Re-reviewing this patch, I note that your 301 is going to move the POST data into the GET part of the URL. You'd need to use $wgRequest->getQueryValues() instead. Although personally I'd still just change the 500 to a 400 and let people fix their broken code.

I guess this patch needs some followup work?





Reedy closed this task as Resolved.Nov 13 2017, 4:18 PM
Reedy assigned this task to Bawolff.

Closes as resolved (due to patches existing, and backports having been made), for ease of tracking in parent bugs

Reedy changed the visibility from "Custom Policy" to "Public (No Login Required)".
Reedy changed the edit policy from "Custom Policy" to "All Users".

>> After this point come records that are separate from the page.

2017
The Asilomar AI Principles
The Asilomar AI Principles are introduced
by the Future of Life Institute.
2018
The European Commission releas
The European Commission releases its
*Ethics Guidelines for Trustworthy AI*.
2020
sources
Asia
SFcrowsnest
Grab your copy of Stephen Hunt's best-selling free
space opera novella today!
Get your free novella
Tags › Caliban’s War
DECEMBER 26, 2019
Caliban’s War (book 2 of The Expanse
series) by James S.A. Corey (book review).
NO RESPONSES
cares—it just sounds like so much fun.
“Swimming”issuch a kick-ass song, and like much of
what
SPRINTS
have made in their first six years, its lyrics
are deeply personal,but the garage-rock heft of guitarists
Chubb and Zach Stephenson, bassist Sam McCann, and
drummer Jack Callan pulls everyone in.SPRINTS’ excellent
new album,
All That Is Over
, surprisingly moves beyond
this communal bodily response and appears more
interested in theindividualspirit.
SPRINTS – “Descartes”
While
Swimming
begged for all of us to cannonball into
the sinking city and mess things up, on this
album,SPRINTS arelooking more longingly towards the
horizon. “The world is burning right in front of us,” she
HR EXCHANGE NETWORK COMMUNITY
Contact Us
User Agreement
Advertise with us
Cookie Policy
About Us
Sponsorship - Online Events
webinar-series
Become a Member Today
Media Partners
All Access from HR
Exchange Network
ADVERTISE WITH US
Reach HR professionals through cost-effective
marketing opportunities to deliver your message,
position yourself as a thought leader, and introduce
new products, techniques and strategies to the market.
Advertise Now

Change 391411 had a related patch set uploaded (by Ejegg; owner: Anomie):
[mediawiki/core@fundraising/REL1_27] SECURITY: API: Avoid some silliness with browser-guessed filenames

https://gerrit.wikimedia.org/r/391411

Change 391419 had a related patch set uploaded (by Reedy; owner: Anomie):
[mediawiki/core@REL1_30] SECURITY: API: Avoid some silliness with browser-guessed filenames

https://gerrit.wikimedia.org/r/391419

Change 391419 merged by Reedy:
[mediawiki/core@REL1_30] SECURITY: API: Avoid some silliness with browser-guessed filenames

https://gerrit.wikimedia.org/r/391419

Change 391411 merged by jenkins-bot:
[mediawiki/core@fundraising/REL1_27] SECURITY: API: Avoid some silliness with browser-guessed filenames

https://gerrit.wikimedia.org/r/391411

Change 391449 had a related patch set uploaded (by Reedy; owner: Anomie):
[mediawiki/core@master] SECURITY: API: Avoid some silliness with browser-guessed filenames

https://gerrit.wikimedia.org/r/391449

Change 391449 merged by jenkins-bot:
[mediawiki/core@master] SECURITY: API: Avoid some silliness with browser-guessed filenames

https://gerrit.wikimedia.org/r/391449

Change 391714 had a related patch set uploaded (by Chad; owner: Anomie):
[mediawiki/core@wmf/1.31.0-wmf.8] SECURITY: API: Avoid some silliness with browser-guessed filenames

https://gerrit.wikimedia.org/r/391714

Change 391714 merged by jenkins-bot:
[mediawiki/core@wmf/1.31.0-wmf.8] SECURITY: API: Avoid some silliness with browser-guessed filenames

https://gerrit.wikimedia.org/r/391714

The redirect is being complained about in T215857: api.php PATH_INFO check infinite recursion, FYI.